I encountered the same issue, and noticed that searchDisplayControllerDidEndSearch
was being called twice. The first time, the superview of self.searchDisplayController.searchBar
is the UITableView
, and the second time it's still a UIView
.
With the accepted answer, I worry about unintended consequences or unneeded overhead from re-inserting the subview every time the search bar is double-tapped, and I also worry about it breaking with future iOS versions. Fortunately, we can take advantage of the superview strangeness like this:
- (void)searchDisplayControllerDidEndSearch:(UISearchDisplayController *)controller {
if (self.tableView != self.searchDisplayController.searchBar.superview) {
[self.tableView insertSubview:self.searchDisplayController.searchBar aboveSubview:self.tableView];
}
}
If I had to guess what was happening, the UISearchBar
is automatically creating a temporary UIView
as its superview when it's active – this is the view seen when the search is being performed.
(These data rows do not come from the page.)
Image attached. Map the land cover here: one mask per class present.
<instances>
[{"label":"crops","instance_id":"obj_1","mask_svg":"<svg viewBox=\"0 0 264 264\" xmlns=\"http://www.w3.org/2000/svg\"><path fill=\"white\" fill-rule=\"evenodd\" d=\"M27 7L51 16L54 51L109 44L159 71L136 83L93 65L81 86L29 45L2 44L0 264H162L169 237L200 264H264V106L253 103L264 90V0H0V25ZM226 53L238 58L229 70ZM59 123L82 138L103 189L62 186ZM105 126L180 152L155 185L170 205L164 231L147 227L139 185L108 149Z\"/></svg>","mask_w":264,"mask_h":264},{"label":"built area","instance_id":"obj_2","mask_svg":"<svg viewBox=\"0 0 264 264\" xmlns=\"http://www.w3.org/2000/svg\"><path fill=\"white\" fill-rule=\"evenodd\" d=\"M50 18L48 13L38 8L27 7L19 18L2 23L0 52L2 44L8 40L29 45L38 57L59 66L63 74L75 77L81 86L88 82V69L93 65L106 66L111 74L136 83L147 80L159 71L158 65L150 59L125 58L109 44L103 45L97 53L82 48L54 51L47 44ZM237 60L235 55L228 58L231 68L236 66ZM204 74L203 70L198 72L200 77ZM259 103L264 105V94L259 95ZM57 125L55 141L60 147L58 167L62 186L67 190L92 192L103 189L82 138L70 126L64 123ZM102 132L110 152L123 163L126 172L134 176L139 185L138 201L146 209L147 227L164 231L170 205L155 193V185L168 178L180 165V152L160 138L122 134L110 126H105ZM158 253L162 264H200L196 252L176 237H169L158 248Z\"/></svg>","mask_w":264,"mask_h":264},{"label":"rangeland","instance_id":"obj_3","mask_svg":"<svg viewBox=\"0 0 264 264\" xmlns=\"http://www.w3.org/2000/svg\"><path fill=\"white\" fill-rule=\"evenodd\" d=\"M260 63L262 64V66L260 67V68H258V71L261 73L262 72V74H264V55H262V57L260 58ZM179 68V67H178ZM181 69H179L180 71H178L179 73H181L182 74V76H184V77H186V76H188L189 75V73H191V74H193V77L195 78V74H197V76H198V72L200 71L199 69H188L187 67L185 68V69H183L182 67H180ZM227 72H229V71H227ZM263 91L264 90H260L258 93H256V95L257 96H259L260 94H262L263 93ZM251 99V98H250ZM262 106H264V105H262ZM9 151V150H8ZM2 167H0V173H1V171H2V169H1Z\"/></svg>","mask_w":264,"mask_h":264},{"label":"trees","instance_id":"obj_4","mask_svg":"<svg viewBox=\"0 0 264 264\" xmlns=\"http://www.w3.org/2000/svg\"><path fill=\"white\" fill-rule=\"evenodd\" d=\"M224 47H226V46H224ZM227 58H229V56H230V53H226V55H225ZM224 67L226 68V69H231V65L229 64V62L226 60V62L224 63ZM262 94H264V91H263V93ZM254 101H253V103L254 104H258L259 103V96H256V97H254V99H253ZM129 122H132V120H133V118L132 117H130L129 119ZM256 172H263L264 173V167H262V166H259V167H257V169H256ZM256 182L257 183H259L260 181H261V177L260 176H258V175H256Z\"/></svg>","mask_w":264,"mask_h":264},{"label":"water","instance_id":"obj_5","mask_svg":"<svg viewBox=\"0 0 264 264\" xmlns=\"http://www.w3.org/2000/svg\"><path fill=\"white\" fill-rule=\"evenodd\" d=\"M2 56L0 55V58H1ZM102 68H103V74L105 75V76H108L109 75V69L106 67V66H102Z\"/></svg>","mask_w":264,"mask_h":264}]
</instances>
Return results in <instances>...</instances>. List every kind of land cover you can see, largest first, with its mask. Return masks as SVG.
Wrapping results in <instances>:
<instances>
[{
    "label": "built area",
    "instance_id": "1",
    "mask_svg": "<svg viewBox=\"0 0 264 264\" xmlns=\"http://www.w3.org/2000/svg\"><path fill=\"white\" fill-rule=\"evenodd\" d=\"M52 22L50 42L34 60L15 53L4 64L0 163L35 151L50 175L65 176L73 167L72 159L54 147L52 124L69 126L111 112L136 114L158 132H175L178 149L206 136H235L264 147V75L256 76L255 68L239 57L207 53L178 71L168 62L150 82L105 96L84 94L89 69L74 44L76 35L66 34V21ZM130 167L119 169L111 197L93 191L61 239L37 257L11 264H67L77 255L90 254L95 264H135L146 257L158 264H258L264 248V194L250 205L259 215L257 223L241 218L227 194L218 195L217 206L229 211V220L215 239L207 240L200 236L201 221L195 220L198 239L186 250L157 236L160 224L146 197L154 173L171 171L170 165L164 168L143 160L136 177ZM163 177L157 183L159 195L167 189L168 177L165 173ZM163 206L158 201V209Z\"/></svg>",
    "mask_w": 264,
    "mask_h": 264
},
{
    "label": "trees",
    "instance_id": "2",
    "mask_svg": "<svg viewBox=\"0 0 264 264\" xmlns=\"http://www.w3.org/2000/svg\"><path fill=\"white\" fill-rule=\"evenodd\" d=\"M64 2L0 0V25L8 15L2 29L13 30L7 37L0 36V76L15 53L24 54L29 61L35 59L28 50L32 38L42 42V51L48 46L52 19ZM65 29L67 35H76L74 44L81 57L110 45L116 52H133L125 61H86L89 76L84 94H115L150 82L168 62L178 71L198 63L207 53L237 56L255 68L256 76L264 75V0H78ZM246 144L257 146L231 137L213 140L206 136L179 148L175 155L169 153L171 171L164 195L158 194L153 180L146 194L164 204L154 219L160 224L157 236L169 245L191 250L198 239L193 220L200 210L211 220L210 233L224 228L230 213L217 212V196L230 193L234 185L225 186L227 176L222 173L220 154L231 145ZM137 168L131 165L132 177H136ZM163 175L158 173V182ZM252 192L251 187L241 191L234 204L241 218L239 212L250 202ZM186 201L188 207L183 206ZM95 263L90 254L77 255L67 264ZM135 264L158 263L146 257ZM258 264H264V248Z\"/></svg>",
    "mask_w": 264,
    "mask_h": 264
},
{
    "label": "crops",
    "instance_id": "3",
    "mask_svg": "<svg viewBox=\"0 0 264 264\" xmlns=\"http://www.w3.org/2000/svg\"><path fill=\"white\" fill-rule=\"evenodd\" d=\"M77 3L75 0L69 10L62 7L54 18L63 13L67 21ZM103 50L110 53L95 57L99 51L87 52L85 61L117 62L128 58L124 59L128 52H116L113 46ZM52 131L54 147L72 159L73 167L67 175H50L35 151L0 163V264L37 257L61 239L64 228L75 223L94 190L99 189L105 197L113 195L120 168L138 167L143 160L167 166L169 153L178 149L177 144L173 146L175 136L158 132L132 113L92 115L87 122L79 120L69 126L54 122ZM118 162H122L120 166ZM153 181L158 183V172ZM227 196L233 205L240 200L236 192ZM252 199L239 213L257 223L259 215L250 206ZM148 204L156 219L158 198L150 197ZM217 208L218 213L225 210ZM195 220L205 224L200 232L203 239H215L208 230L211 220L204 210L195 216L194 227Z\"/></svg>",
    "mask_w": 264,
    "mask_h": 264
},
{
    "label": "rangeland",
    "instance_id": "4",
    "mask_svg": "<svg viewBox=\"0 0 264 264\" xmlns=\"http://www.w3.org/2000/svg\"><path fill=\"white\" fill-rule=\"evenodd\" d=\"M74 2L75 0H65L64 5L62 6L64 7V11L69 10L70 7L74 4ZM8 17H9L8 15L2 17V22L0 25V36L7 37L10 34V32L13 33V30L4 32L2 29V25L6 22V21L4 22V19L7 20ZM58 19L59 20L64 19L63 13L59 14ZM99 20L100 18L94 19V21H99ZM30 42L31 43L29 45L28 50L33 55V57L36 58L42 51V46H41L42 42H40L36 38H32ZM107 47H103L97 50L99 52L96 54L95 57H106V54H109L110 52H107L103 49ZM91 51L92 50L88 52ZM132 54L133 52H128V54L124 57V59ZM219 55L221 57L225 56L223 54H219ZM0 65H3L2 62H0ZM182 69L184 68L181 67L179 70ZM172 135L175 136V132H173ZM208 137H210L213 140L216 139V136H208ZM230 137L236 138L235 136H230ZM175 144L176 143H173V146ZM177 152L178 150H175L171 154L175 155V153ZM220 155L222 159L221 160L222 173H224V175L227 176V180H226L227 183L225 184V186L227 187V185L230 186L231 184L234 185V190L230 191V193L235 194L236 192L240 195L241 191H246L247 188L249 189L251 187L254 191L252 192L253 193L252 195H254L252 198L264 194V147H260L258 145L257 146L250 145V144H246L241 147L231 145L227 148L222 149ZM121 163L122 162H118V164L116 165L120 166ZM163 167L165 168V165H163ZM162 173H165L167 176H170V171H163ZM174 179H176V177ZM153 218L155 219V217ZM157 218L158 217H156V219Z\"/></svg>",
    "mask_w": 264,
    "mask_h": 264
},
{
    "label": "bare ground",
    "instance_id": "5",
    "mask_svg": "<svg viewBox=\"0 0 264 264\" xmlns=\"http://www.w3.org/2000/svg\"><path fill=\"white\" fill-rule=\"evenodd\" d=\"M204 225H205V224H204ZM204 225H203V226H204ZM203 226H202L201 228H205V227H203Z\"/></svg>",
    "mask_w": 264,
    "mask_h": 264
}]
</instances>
While the UISearchBar
is being dismissed, the superview gets set back to be the UITableView
it had before, unless it gets dismissed so quickly that it was never properly initialized, in which case it cleans up improperly and the UITableView
never gets the UISearchBar
back as its child.
This solution still isn't ideal, and I think Apple must be doing something different in its own apps because their search bar UX feels a bit better. I think it would be better not to handle the second tap in the first place until the UISearchBar
was ready. I tried using the other UISearchBarDelegate
methods to do this, but I couldn't find an appropriate hook to override the current behavior.